··· Data extract
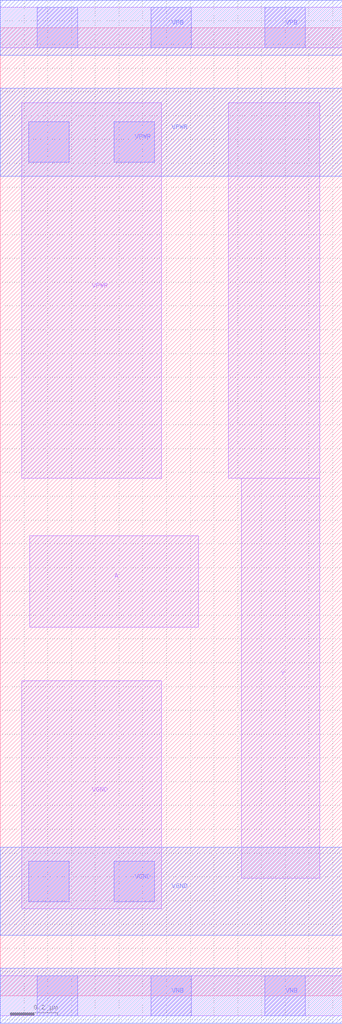
<source format=lef>
# Copyright 2020 The SkyWater PDK Authors
#
# Licensed under the Apache License, Version 2.0 (the "License");
# you may not use this file except in compliance with the License.
# You may obtain a copy of the License at
#
#     https://www.apache.org/licenses/LICENSE-2.0
#
# Unless required by applicable law or agreed to in writing, software
# distributed under the License is distributed on an "AS IS" BASIS,
# WITHOUT WARRANTIES OR CONDITIONS OF ANY KIND, either express or implied.
# See the License for the specific language governing permissions and
# limitations under the License.
#
# SPDX-License-Identifier: Apache-2.0

VERSION 5.7 ;
  NAMESCASESENSITIVE ON ;
  NOWIREEXTENSIONATPIN ON ;
  DIVIDERCHAR "/" ;
  BUSBITCHARS "[]" ;
UNITS
  DATABASE MICRONS 200 ;
END UNITS
MACRO sky130_fd_sc_hvl__inv_1
  CLASS CORE ;
  SOURCE USER ;
  FOREIGN sky130_fd_sc_hvl__inv_1 ;
  ORIGIN  0.000000  0.000000 ;
  SIZE  1.440000 BY  4.070000 ;
  SYMMETRY X Y ;
  SITE unithv ;
  PIN A
    ANTENNAGATEAREA  1.125000 ;
    DIRECTION INPUT ;
    USE SIGNAL ;
    PORT
      LAYER li1 ;
        RECT 0.125000 1.550000 0.835000 1.935000 ;
    END
  END A
  PIN Y
    ANTENNADIFFAREA  0.641250 ;
    DIRECTION OUTPUT ;
    USE SIGNAL ;
    PORT
      LAYER li1 ;
        RECT 0.960000 2.175000 1.345000 3.755000 ;
        RECT 1.015000 0.495000 1.345000 2.175000 ;
    END
  END Y
  PIN VGND
    DIRECTION INOUT ;
    USE GROUND ;
    PORT
      LAYER li1 ;
        RECT 0.090000 0.365000 0.680000 1.325000 ;
      LAYER mcon ;
        RECT 0.120000 0.395000 0.290000 0.565000 ;
        RECT 0.480000 0.395000 0.650000 0.565000 ;
      LAYER met1 ;
        RECT 0.000000 0.255000 1.440000 0.625000 ;
    END
  END VGND
  PIN VNB
    DIRECTION INOUT ;
    USE GROUND ;
    PORT
      LAYER li1 ;
        RECT 0.000000 -0.085000 1.440000 0.085000 ;
      LAYER mcon ;
        RECT 0.155000 -0.085000 0.325000 0.085000 ;
        RECT 0.635000 -0.085000 0.805000 0.085000 ;
        RECT 1.115000 -0.085000 1.285000 0.085000 ;
      LAYER met1 ;
        RECT 0.000000 -0.115000 1.440000 0.115000 ;
    END
  END VNB
  PIN VPB
    DIRECTION INOUT ;
    USE POWER ;
    PORT
      LAYER li1 ;
        RECT 0.000000 3.985000 1.440000 4.155000 ;
      LAYER mcon ;
        RECT 0.155000 3.985000 0.325000 4.155000 ;
        RECT 0.635000 3.985000 0.805000 4.155000 ;
        RECT 1.115000 3.985000 1.285000 4.155000 ;
      LAYER met1 ;
        RECT 0.000000 3.955000 1.440000 4.185000 ;
    END
  END VPB
  PIN VPWR
    DIRECTION INOUT ;
    USE POWER ;
    PORT
      LAYER li1 ;
        RECT 0.090000 2.175000 0.680000 3.755000 ;
      LAYER mcon ;
        RECT 0.120000 3.505000 0.290000 3.675000 ;
        RECT 0.480000 3.505000 0.650000 3.675000 ;
      LAYER met1 ;
        RECT 0.000000 3.445000 1.440000 3.815000 ;
    END
  END VPWR
END sky130_fd_sc_hvl__inv_1

</source>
······
### Task details
Retype each of the entries above exactly as it appears, with no pictures.

### Output of the task
<source format=lef>
# Copyright 2020 The SkyWater PDK Authors
#
# Licensed under the Apache License, Version 2.0 (the "License");
# you may not use this file except in compliance with the License.
# You may obtain a copy of the License at
#
#     https://www.apache.org/licenses/LICENSE-2.0
#
# Unless required by applicable law or agreed to in writing, software
# distributed under the License is distributed on an "AS IS" BASIS,
# WITHOUT WARRANTIES OR CONDITIONS OF ANY KIND, either express or implied.
# See the License for the specific language governing permissions and
# limitations under the License.
#
# SPDX-License-Identifier: Apache-2.0

VERSION 5.7 ;
  NAMESCASESENSITIVE ON ;
  NOWIREEXTENSIONATPIN ON ;
  DIVIDERCHAR "/" ;
  BUSBITCHARS "[]" ;
UNITS
  DATABASE MICRONS 200 ;
END UNITS
MACRO sky130_fd_sc_hvl__inv_1
  CLASS CORE ;
  SOURCE USER ;
  FOREIGN sky130_fd_sc_hvl__inv_1 ;
  ORIGIN  0.000000  0.000000 ;
  SIZE  1.440000 BY  4.070000 ;
  SYMMETRY X Y ;
  SITE unithv ;
  PIN A
    ANTENNAGATEAREA  1.125000 ;
    DIRECTION INPUT ;
    USE SIGNAL ;
    PORT
      LAYER li1 ;
        RECT 0.125000 1.550000 0.835000 1.935000 ;
    END
  END A
  PIN Y
    ANTENNADIFFAREA  0.641250 ;
    DIRECTION OUTPUT ;
    USE SIGNAL ;
    PORT
      LAYER li1 ;
        RECT 0.960000 2.175000 1.345000 3.755000 ;
        RECT 1.015000 0.495000 1.345000 2.175000 ;
    END
  END Y
  PIN VGND
    DIRECTION INOUT ;
    USE GROUND ;
    PORT
      LAYER li1 ;
        RECT 0.090000 0.365000 0.680000 1.325000 ;
      LAYER mcon ;
        RECT 0.120000 0.395000 0.290000 0.565000 ;
        RECT 0.480000 0.395000 0.650000 0.565000 ;
      LAYER met1 ;
        RECT 0.000000 0.255000 1.440000 0.625000 ;
    END
  END VGND
  PIN VNB
    DIRECTION INOUT ;
    USE GROUND ;
    PORT
      LAYER li1 ;
        RECT 0.000000 -0.085000 1.440000 0.085000 ;
      LAYER mcon ;
        RECT 0.155000 -0.085000 0.325000 0.085000 ;
        RECT 0.635000 -0.085000 0.805000 0.085000 ;
        RECT 1.115000 -0.085000 1.285000 0.085000 ;
      LAYER met1 ;
        RECT 0.000000 -0.115000 1.440000 0.115000 ;
    END
  END VNB
  PIN VPB
    DIRECTION INOUT ;
    USE POWER ;
    PORT
      LAYER li1 ;
        RECT 0.000000 3.985000 1.440000 4.155000 ;
      LAYER mcon ;
        RECT 0.155000 3.985000 0.325000 4.155000 ;
        RECT 0.635000 3.985000 0.805000 4.155000 ;
        RECT 1.115000 3.985000 1.285000 4.155000 ;
      LAYER met1 ;
        RECT 0.000000 3.955000 1.440000 4.185000 ;
    END
  END VPB
  PIN VPWR
    DIRECTION INOUT ;
    USE POWER ;
    PORT
      LAYER li1 ;
        RECT 0.090000 2.175000 0.680000 3.755000 ;
      LAYER mcon ;
        RECT 0.120000 3.505000 0.290000 3.675000 ;
        RECT 0.480000 3.505000 0.650000 3.675000 ;
      LAYER met1 ;
        RECT 0.000000 3.445000 1.440000 3.815000 ;
    END
  END VPWR
END sky130_fd_sc_hvl__inv_1

</source>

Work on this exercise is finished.